According to data released in January 2018 by the American Banking Association, credit is alive and well.
What Is Credit?
Credit is a form of exchange that allows you to obtain goods or use services before you actually pay for them. It can be money that you borrow, which you can actually hold in your hand, or funds that you never see, which are applied directly toward a purchase or a service. Money acquired by credit is not considered income, and it is not “free money;” you are expected to pay it back in exchange for your purchase.
What Is Credit Used For?
Credit is used for safety, convenience and life's unforeseen emergencies. You may feel safer if you carry a credit card instead of large amounts of cash. If your cash is stolen; it’s gone. But if someone steals your credit card, you can cancel the card to prevent unauthorized charges, and receive a new card to use. If you have identity-theft protection as a feature on your credit account, you can have any stolen funds restored to your account by filing an identity theft report with your lender.
Credit is also used as a way to pay for emergencies or even luxuries when you don’t have enough money of your own to pay for these costs. Emergencies fill a diverse spectrum from medical procedures to vehicle repair or replacement. And although luxuries, such as vacations, represent “wants” instead of “needs,” paying on credit means you can take the family to the beach in the summer before your year-end bonus arrives in December to pay for the vacation.
Credit is used to make large purchases, such as your home, and it’s also used for smaller purchases such as clothing, groceries and personal items.
What Is a Credit Score?
A credit score, or credit rating, is a measure of your creditworthiness. The “big three” national credit bureaus (also called credit reporting agencies) – Equifax®, Experian® and TransUnion® – compile and curate data on consumers from lending institutions, creditors, employers and insurers. Among other factors, these credit bureaus look at your payment history, outstanding debt and number of new credit applications you make. Using their internal algorithms to assess your financial health, the credit bureaus then assign a number, which represents your credit score, to place you in a category of credit performance. For example, on Experian’s FICO credit scoring scale, the highest score is 850, which represents an outstanding rating. At the other end of the scale, the lowest score is 300, which represents a very poor rating.
Different Types of Credit
Revolving credit, installment credit, open credit and service credit are the four general types of credit.

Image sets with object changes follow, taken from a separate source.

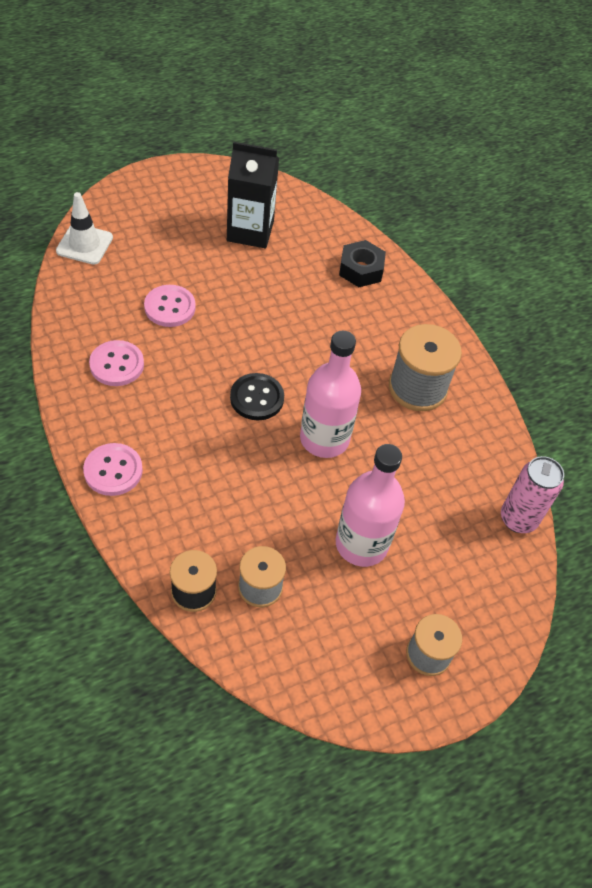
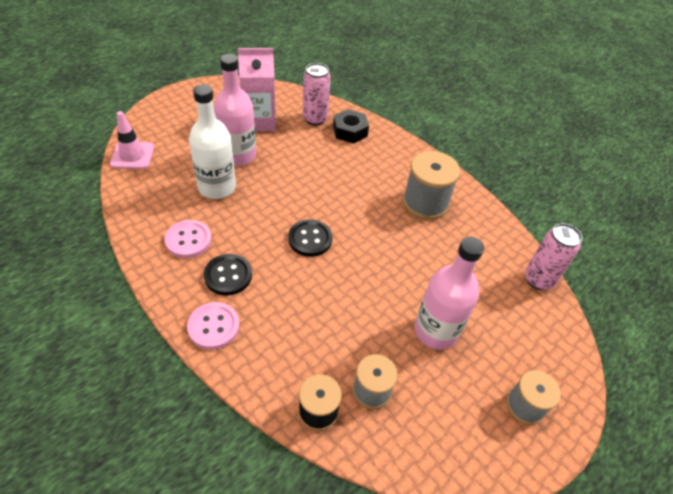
camera: 15 degrees left, 5 degrees down
white traffic cone [56,192,113,265] -> pink traffic cone [110,111,154,169]
pink button [144,285,196,327] -> white bottle [189,84,236,199]
black carton [227,142,279,248] -> pink carton [238,48,276,131]
pink bottle [300,331,361,458] -> pink bottle moved to [214,54,256,166]
none -> black button [204,254,252,296]
none -> pink can [303,63,331,125]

- Revolving credit accounts, such as credit cards, allow you a maximum credit limit, against which you can repeatedly make purchases as you repay the amount you borrow. A line of credit, which is similar to a credit card, allows you to write a check against the credit limit that a bank or credit union extends to you. If you have a home equity line of credit, your credit limit is approved based on the equity you have in your home; your home is the collateral that secures this type of revolving credit account.
- Installment credit accounts, such as loans, provide you with a fixed amount of money that you must repay within a specific time frame. Houses and vehicles are typically purchased on installment credit.
- Open credit accounts are loans without limits, which must be fully paid each month. If you travel on business, your business credit card or diner card may be attached to your employer's open credit account.
- Service credit accounts allow you to enjoy utilities in your home, such as electricity, gas and water, without paying for them up front. Your utility company extends credit to you as you use their service throughout a month, and then they bill you for this service at the end of your billing period.
Good Credit Habits
The Federal Trade Commission offers tips for developing good credit habits, which will improve your credit score over time:
- Pay your bills on time. This is the single most important factor in establishing good credit habits, described by Experian as “most influential” toward a good credit rating.
- Keep your outstanding debt below your maximum limit on credit cards and other revolving credit accounts. If your amount of debt continuously hovers near your credit limit, it will negatively impact your score.
- Aim for long-term credit health. Building a good credit rating is a marathon, not a sprint. If you do have a short credit history, you can offset its brevity by making payments on time and keeping outstanding balances to a minimum.
- Apply sparingly for new credit accounts. If you apply for lots of credit accounts in a short period of time, your credit score may drop.